Hmm, Maybe I should go with a 24 x 18 x 18 = 33.6 gallons then?
Or 18 x 18 x 18 = 25 gallons. Then keep them as a group of 5? 

The problem will be to see what I can find here in Spokane. Trust me the selection is NOT GOOD. Time to make some phone calls.

Thoughts now?
Steve


----------



## Pumilo (Sep 4, 2010)

My groups of 4 are each in a custom, 25 gallon, slope front viv. 12" x 24" x 24" tall.


----------



## Steverd (Sep 4, 2011)

Damn, EVERYONE here stopped carring Exo Terra terrariums here and all have switch to ZooMed. WTF happened? I love the double doors on Exo Terra. But looks like I will have to try the single door ZooMed terrarium. 
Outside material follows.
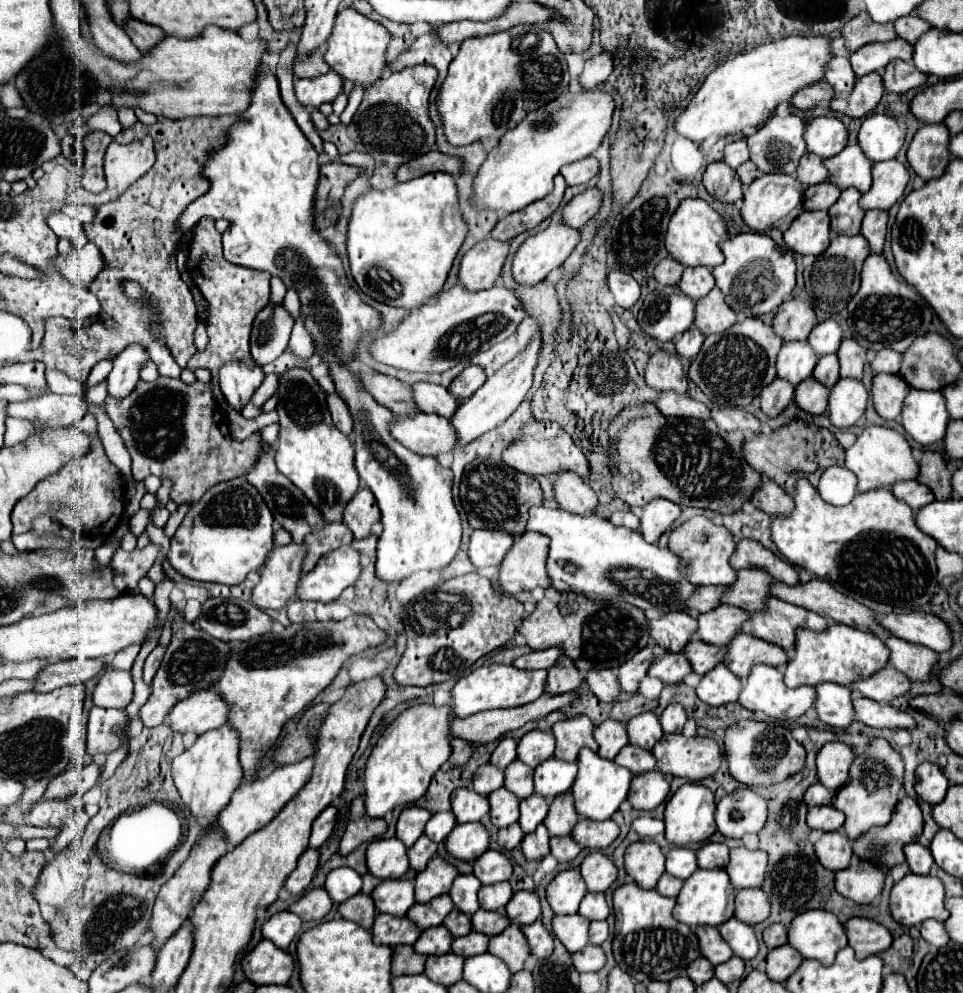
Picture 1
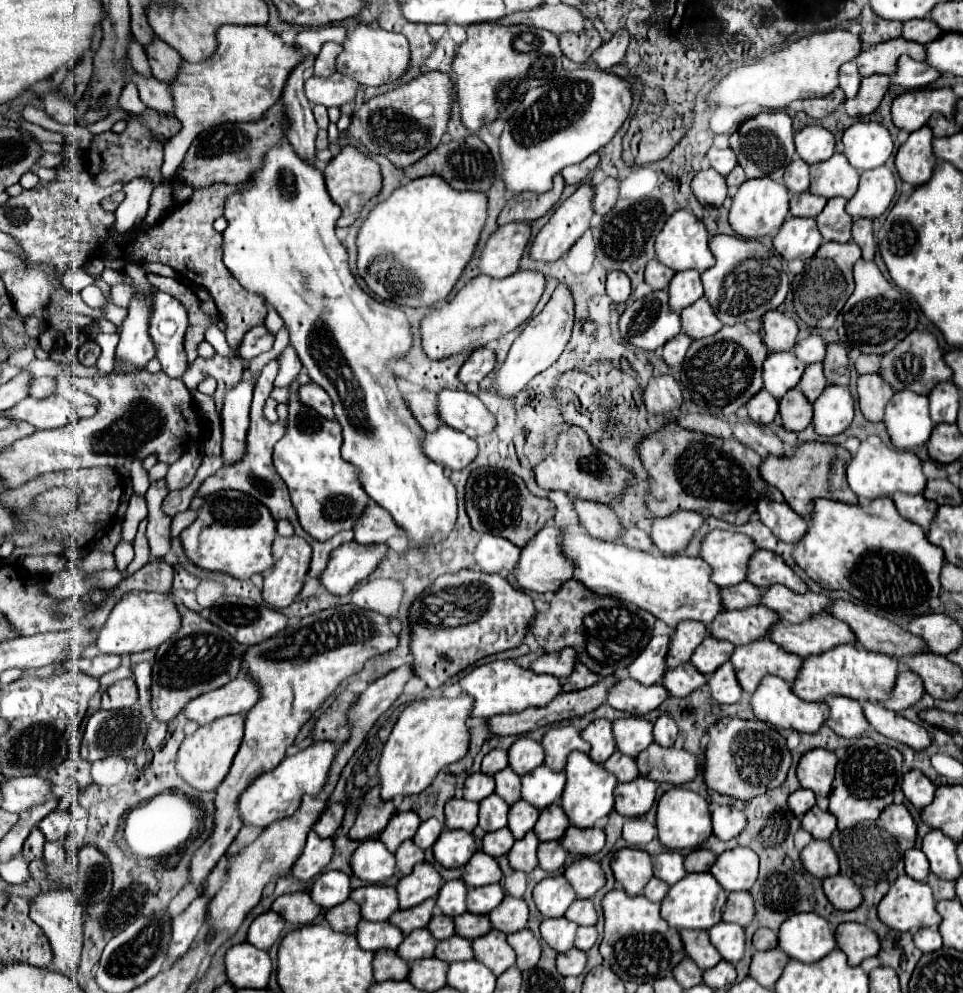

I like the idea of have all five together so now I will have to find something larger here. Back to the phones.

Steve


----------



## Steverd (Sep 4, 2011)

OK, just got home with the very last 24x18x18 terrarium in town. Someone told me Exo Terra stopped making this size. Don't know if it's true. Now I have four terrariums under construction, But this one will get the most attention and a fast build. I had to go with 18" high since that's the max for my shelves and still fix lights over it. I think I even have a piece of glass already cut in this size 









Thanks everyone for the advice.
Steve


----------



## pdfCrazy (Feb 28, 2012)

I keep 6 together in an 18 deep x 24 wide x 36 high Exo terra. Theres at least 2 males in there. I have seen zero aggression. If I had it to do over again, I would not have doen a tank this big. I would have done pairs or trios in 18x18x24's. The current one is about 75 gallon. No breedign yet, but they are still young. Lotsa calling though.


----------